__TASK PROMPT__. Go through the data below and copy it exactly, skipping every picture.
══ SUPPLIED DATA ══
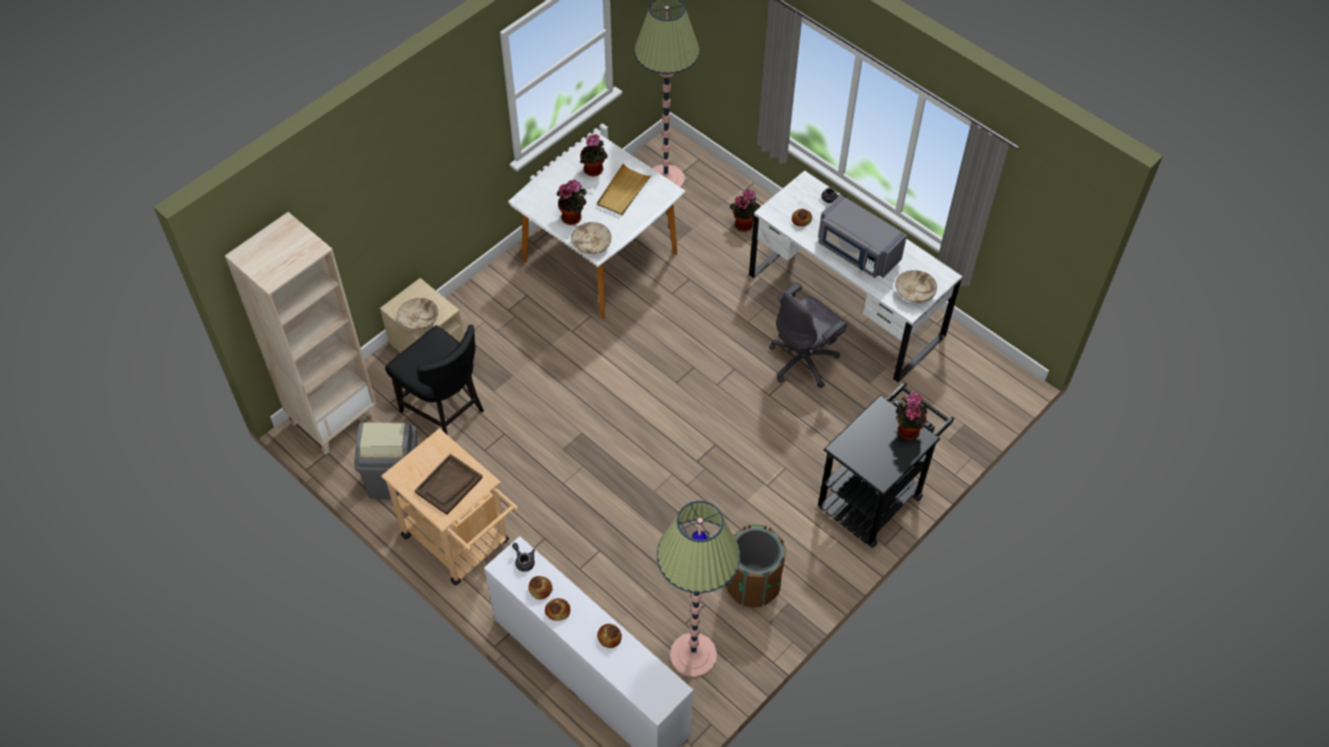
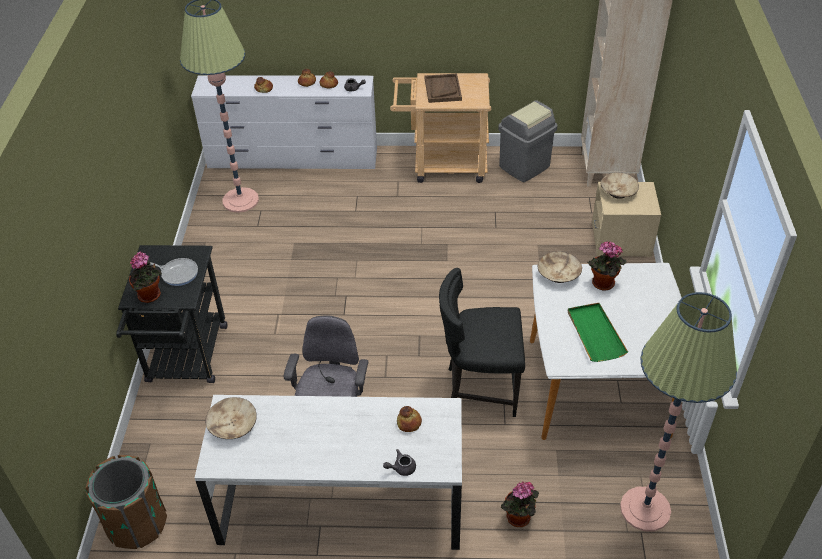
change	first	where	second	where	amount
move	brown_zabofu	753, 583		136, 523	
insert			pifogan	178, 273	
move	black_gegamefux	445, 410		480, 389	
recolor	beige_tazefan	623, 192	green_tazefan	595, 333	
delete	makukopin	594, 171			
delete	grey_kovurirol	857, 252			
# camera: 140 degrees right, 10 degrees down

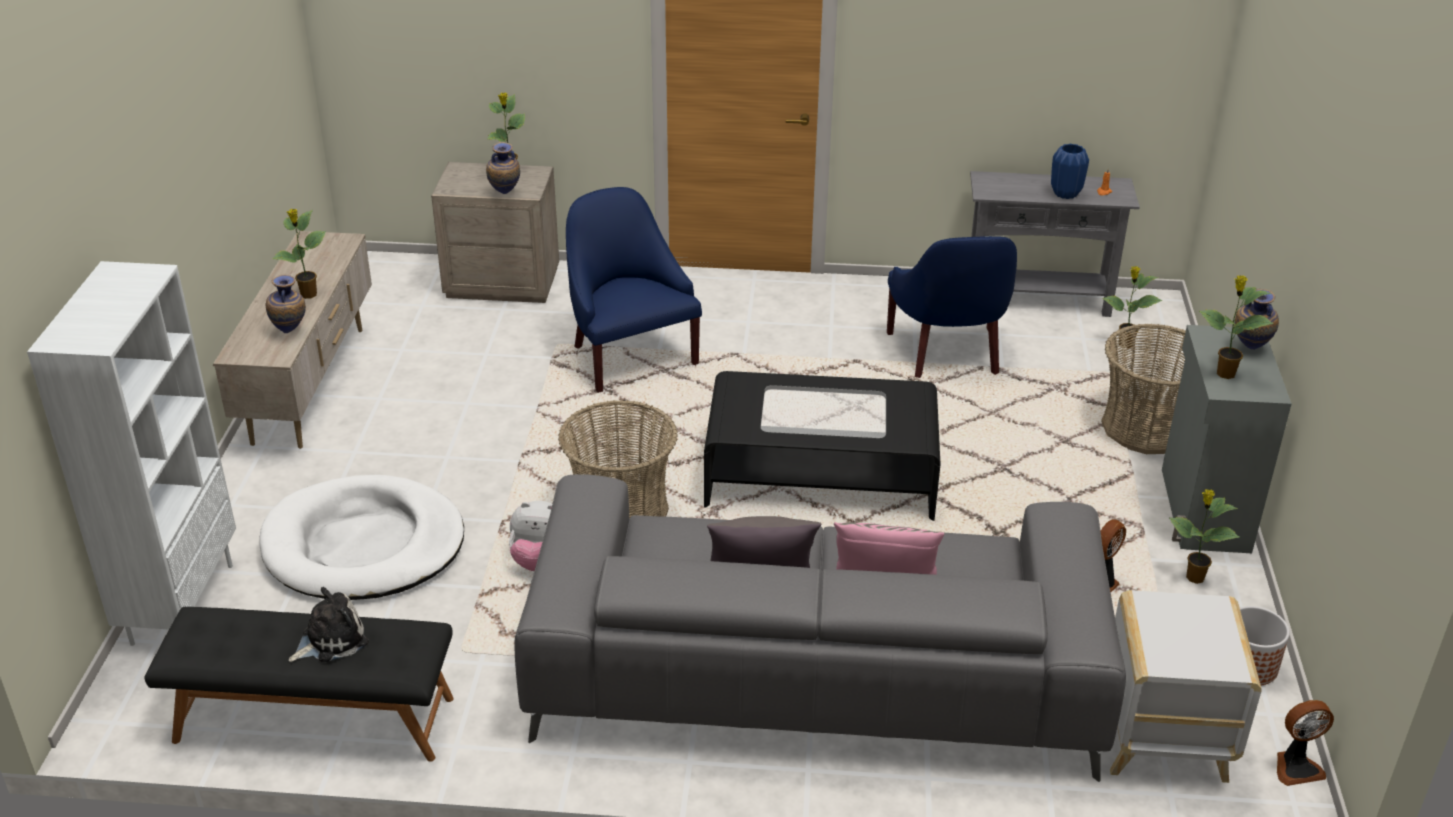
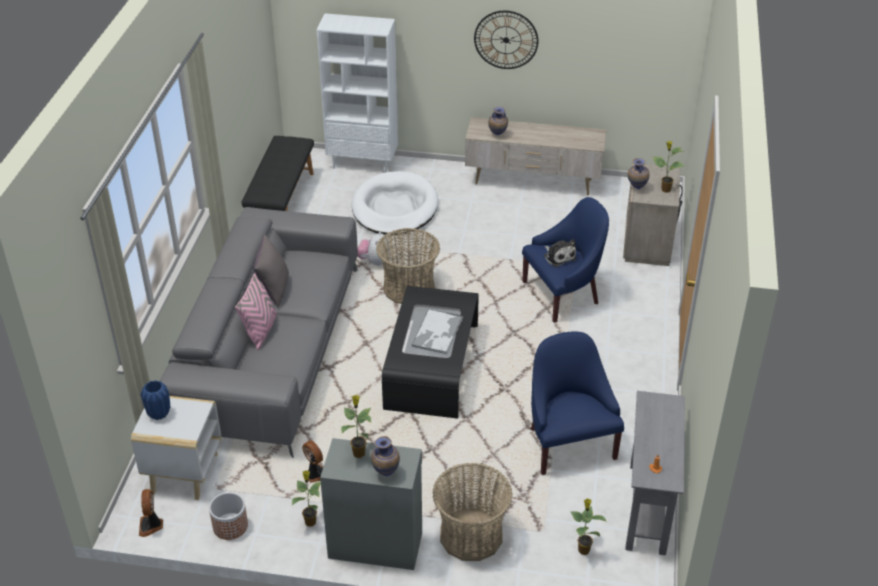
change	first	where	second	where	amount
move	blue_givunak	1066, 194		158, 414	
insert			tazefan	437, 332	
insert			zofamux	506, 40	
rotate	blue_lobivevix	948, 354		568, 443	75 degrees clockwise
move	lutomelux	330, 639		558, 257	
delete	makukopin	308, 295			
# camera: 95 degrees right, 5 degrees up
═══
__EXERCISE SOLUTION__.
change	first	where	second	where	amount
move	brown_zabofu	753, 583		136, 523	
insert			pifogan	178, 273	
move	black_gegamefux	445, 410		480, 389	
recolor	beige_tazefan	623, 192	green_tazefan	595, 333	
delete	makukopin	594, 171			
delete	grey_kovurirol	857, 252			
# camera: 140 degrees right, 10 degrees down

change	first	where	second	where	amount
move	blue_givunak	1066, 194		158, 414	
insert			tazefan	437, 332	
insert			zofamux	506, 40	
rotate	blue_lobivevix	948, 354		568, 443	75 degrees clockwise
move	lutomelux	330, 639		558, 257	
delete	makukopin	308, 295			
# camera: 95 degrees right, 5 degrees up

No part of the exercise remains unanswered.